- **DATA SUPPLIED**
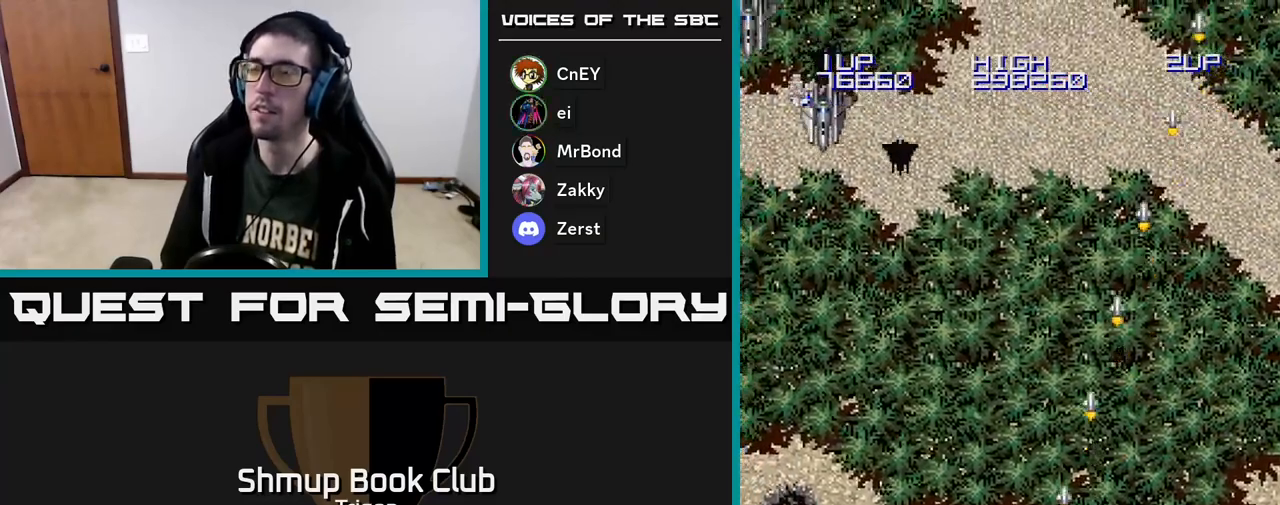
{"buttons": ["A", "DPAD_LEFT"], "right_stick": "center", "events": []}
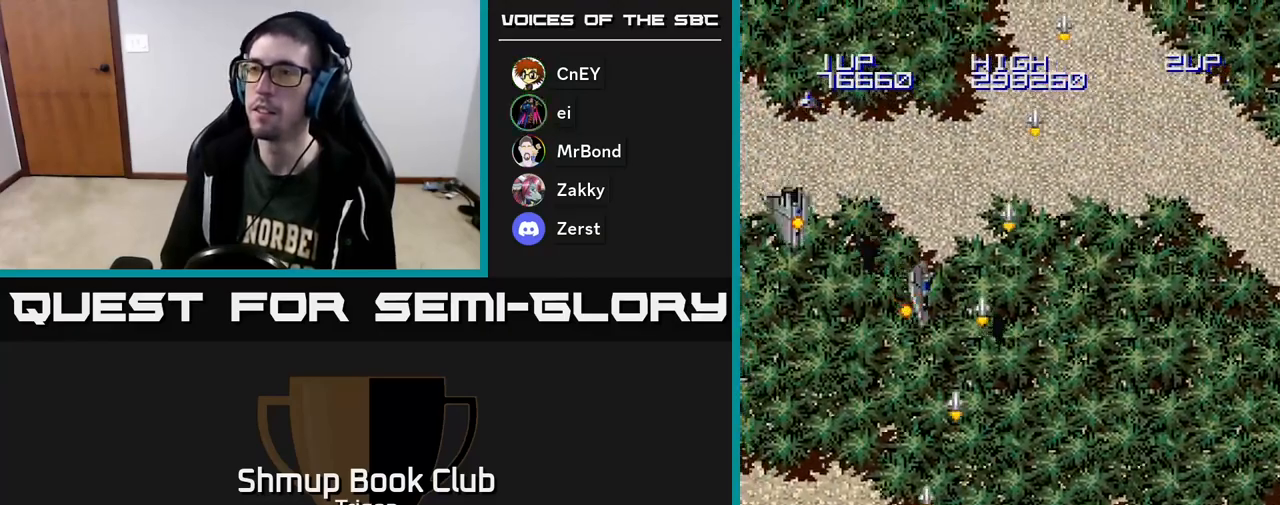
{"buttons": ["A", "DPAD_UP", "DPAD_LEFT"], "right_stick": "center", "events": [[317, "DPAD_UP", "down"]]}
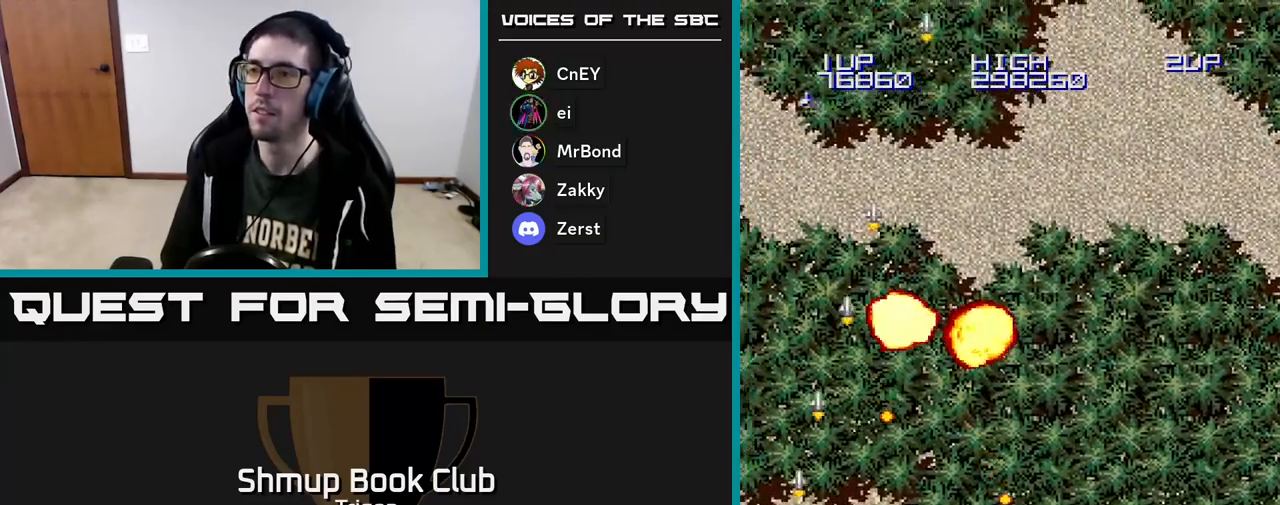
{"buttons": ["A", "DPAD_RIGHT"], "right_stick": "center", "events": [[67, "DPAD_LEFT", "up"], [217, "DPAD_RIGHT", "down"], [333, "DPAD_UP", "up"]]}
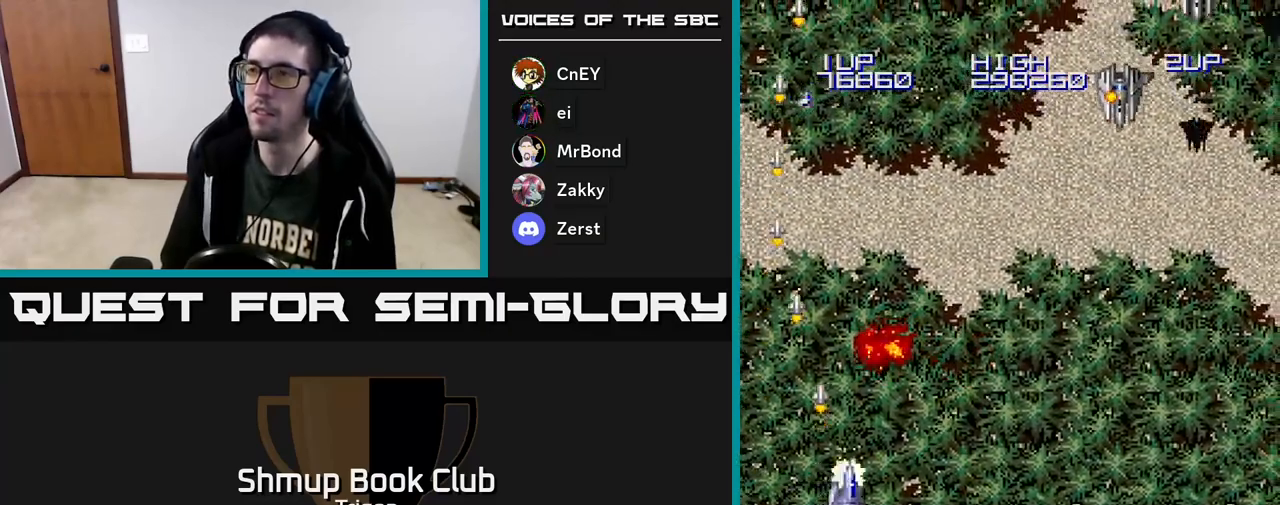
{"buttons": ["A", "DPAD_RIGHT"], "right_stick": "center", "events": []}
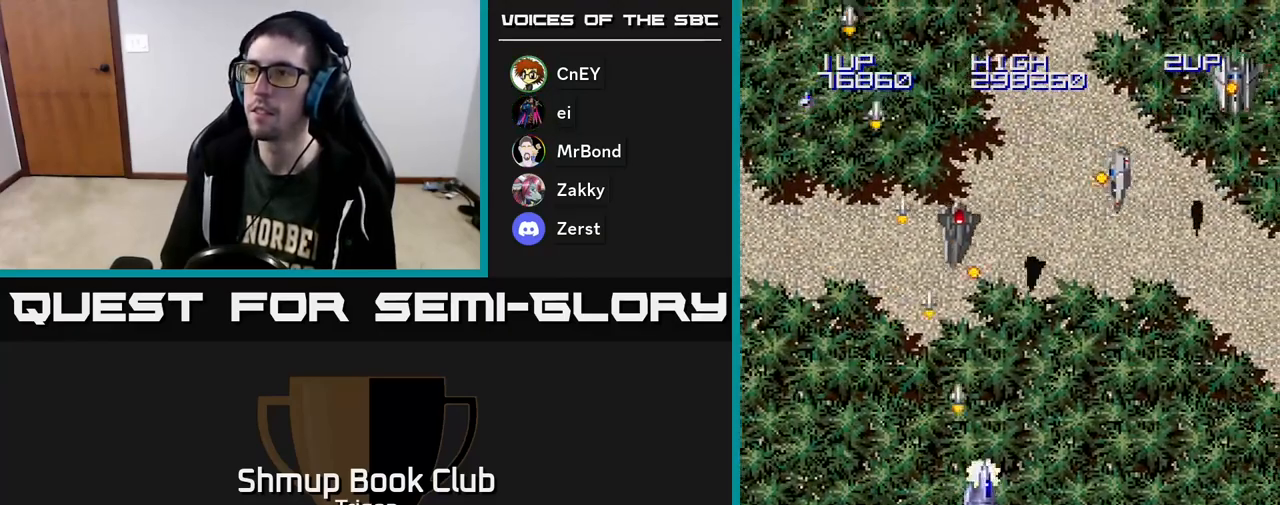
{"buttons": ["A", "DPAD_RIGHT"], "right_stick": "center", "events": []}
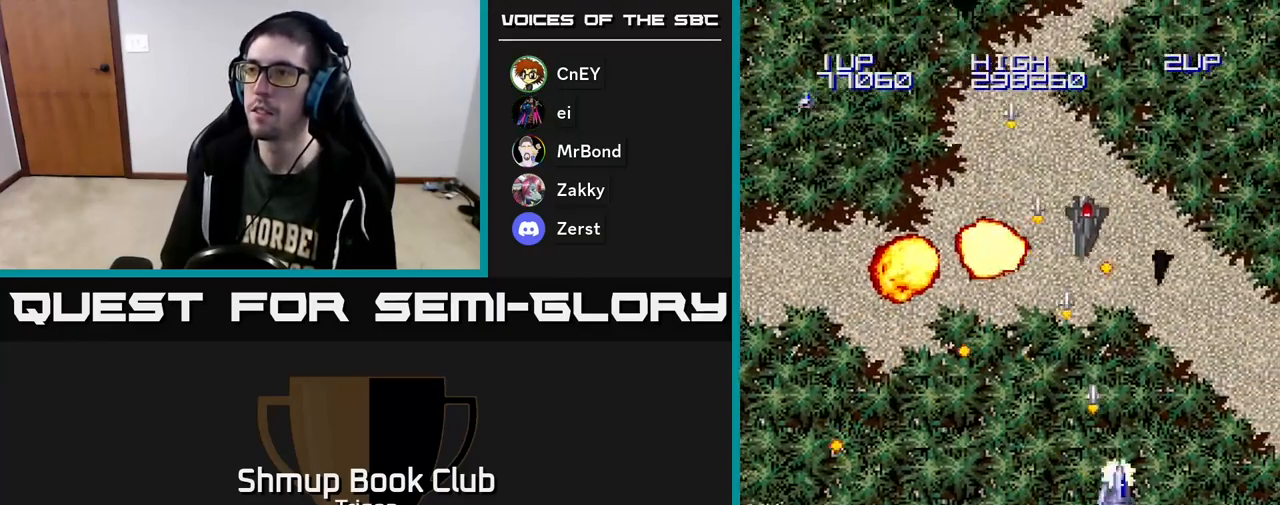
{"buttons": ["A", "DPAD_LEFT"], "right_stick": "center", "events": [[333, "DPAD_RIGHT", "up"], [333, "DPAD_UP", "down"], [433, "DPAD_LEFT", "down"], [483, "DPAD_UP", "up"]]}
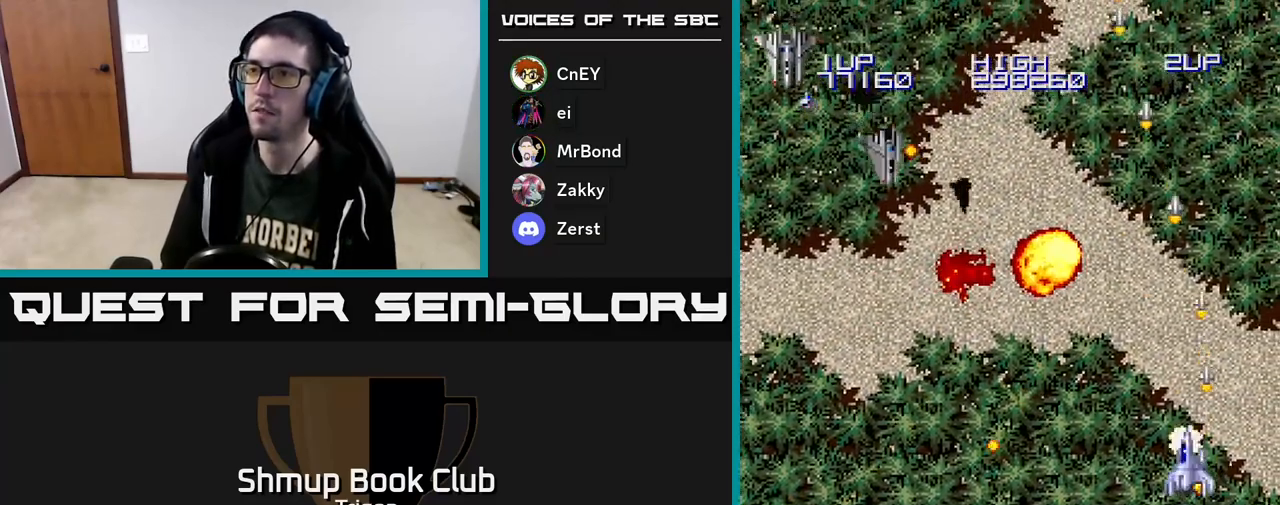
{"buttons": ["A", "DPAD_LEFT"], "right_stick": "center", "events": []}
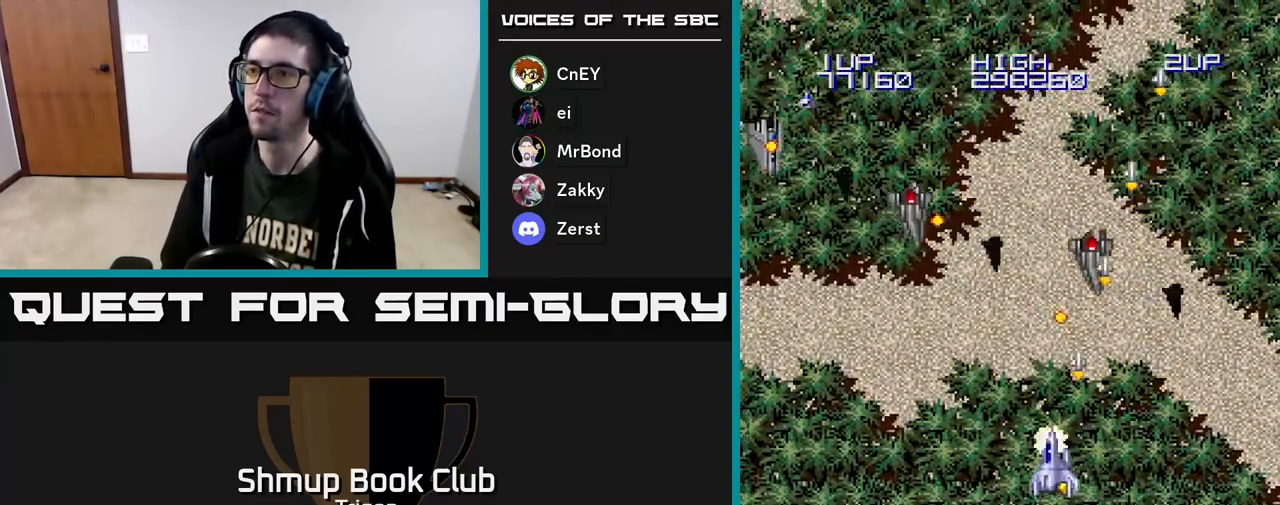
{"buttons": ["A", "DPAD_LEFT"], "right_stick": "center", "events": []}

- **EXERCISE DESCRIPTION**
A single number is expected here: the count of lines in the material above with "down" in them.

- **EXERCISE OUTPUT**
3